I close the book and reach into my pocket, hoping to find my black stylus there so I can add it to the list, but instead I pull out a wrinkled ball of paper. I smooth it out flat against my book, which is now lying in my quilt-covered lap. As my palms press firmly against the paper, ironing out the folded corners and crinkles in the middle, I look at the words that are written on the page over and over and over again in a frantic scrawl.
HATE OUR NEW LAND
HATE OUR NEW LAND
HATE OUR NEW LAND
I remember picking this note up off the floor in the foyer, where Patrick had thrown Josh up against the wall, most likely dislodging it from Josh’s back pocket. Then something strange happens.
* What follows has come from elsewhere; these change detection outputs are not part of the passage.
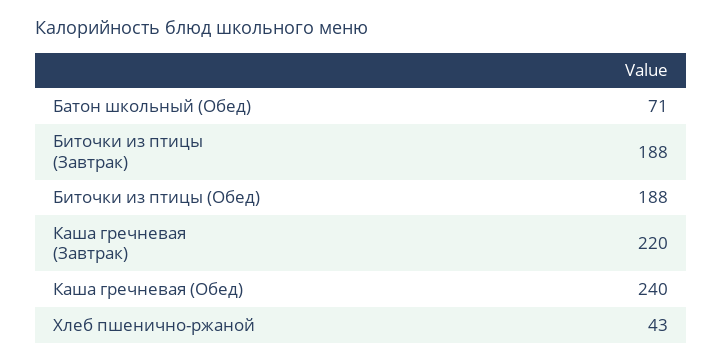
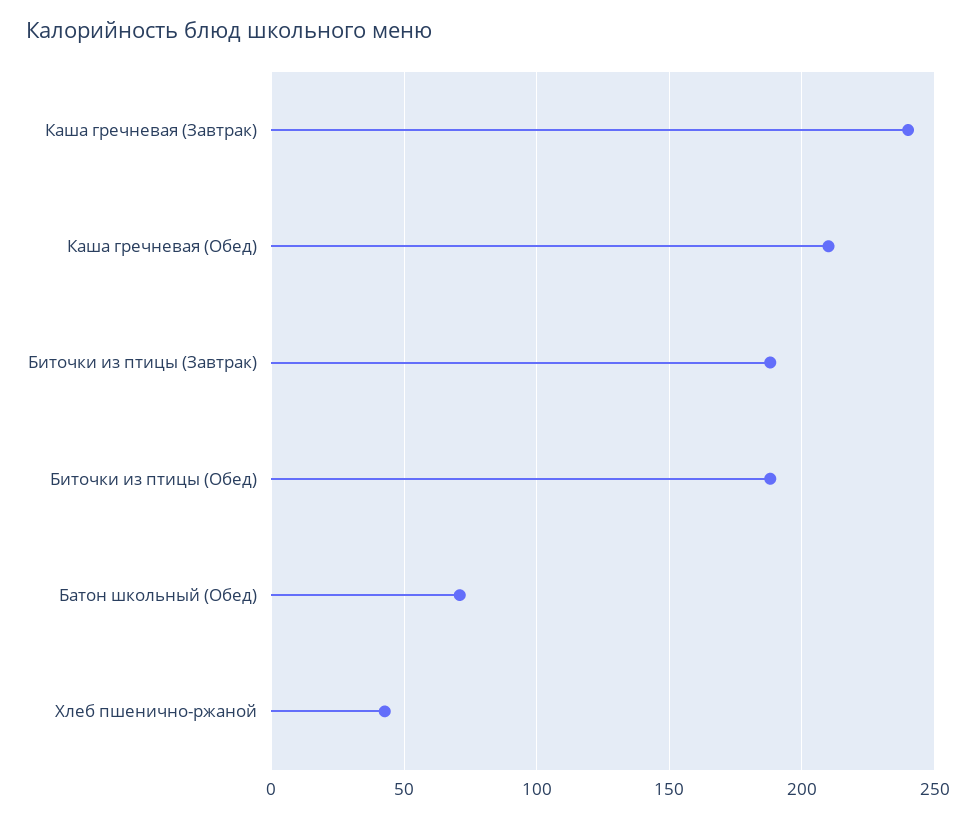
  {
    "Батон школьный (Обед)": 71,
    "Биточки из птицы (Завтрак)": 188,
    "Биточки из птицы (Обед)": 188,
-   "Каша гречневая (Завтрак)": 220,
+   "Каша гречневая (Завтрак)": 240,
-   "Каша гречневая (Обед)": 240,
+   "Каша гречневая (Обед)": 210,
    "Хлеб пшенично-ржаной": 43
  }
Just as I’m about to fold up the paper, the words kind of blur a bit, so that some letters are sharper than others. Next my gaze shifts to the title, which is at the top of the book cover, along with the author’s name.
A gasp escapes from my lips. This can’t be.
I lunge over to the nesting table at the left side of my bed, nearly knocking off the glass of rice milk I went to the kitchen for two hours ago. Thankfully, that’s where my stylus is, so now I can scribble on the screen of my tab and test out my theory to see if it works, or if I’m just delirious from sleep deprivation.
I write the phrase Hate Our New Land, grasping the stylus hard with my fingers, and then begin to rearrange the letters, just like in the word puzzles my dad and I used to play. When I’m through, my heart almost explodes.
Nora’s note is an anagram. The letters also spell out:
Walden Thoreau.
I erase all the letters on the tab and write everything out a second time, to make sure I didn’t mess anything up, but there it is, plain as day.